Western Wheat Sourdough Bread
Over the Labor Day weekend I experimented on the Western Wheat Sourdough Bread. I had worked with it before but wanted to fine tune it. The crumb and flavor was excellent on the last batch I made so I thought I would try something interesting with the fermentation. I thought that maybe changing the recipe a little to force the dough to take longer to bulk ferment and to proof would be interesting. If you could get a dough to be slow on purpose, that would give more time for flavor developement before it overfermented.You need a good vigorous starter that will last through a long fermentation, I used NW starter. I added a few ingredients to the dough that are known to inhibit the wild yeast somewhat (cornmeal and malt syrup, wheat germ can also do this). I also added the salt earlier in the recipe because that too helps slow down the yeast. Well I got what I wanted and it really came out super! The bulk fermentation was so slow that it wasn’t even done when I put it to bed in the refrigerator for the evening. Next morning I took out the dough which wasn’t shaped yet and let it warm up a couple of hours.

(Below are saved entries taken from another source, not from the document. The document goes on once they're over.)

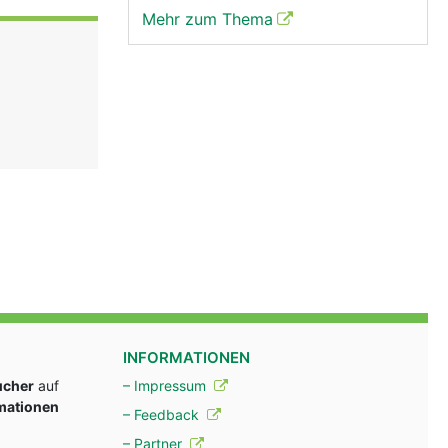
Mehr zum Thema
INFORMATIONEN
ucher
auf
– Impressum
rmationen
– Feedback
– Partner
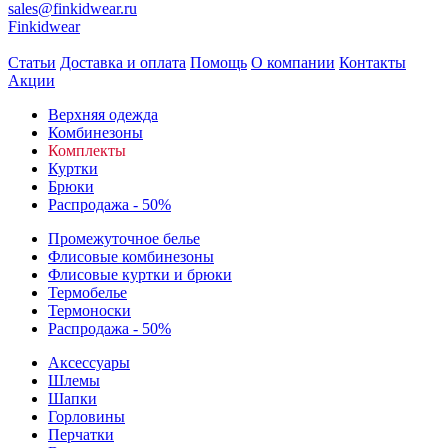
sales@finkidwear.ru
Finkidwear
Статьи
Доставка и оплата
Помощь
О компании
Контакты
Акции
Верхняя одежда
Комбинезоны
Комплекты
Куртки
Брюки
Распродажа - 50%
Промежуточное белье
Флисовые комбинезоны
Флисовые куртки и брюки
Термобелье
Термоноски
Распродажа - 50%
Аксессуары
Шлемы
Шапки
Горловины
Перчатки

Then I shaped the loaves and it took six more hours for it to proof. The first two loaves came out great but I didn’t get pictures of loaf number two because it was given away to a friend who showed up. Here is a picture of the first loaf:
The last two loaves were a bit overproofed:
This was a very interesting experiment. The flavor was so very good, the aroma filled the room. Toasting the bread is terrific. I would have to say that prolonging the fermentation instead of hurrying it is the way to go. After all if I wanted bread in a hurry, I would sacrifice flavor, and just add commercial yeast. Since I don’t like to sacrifice flavor for time, I am willing for the dough to take as long as it needs to give me a great loaf of bread!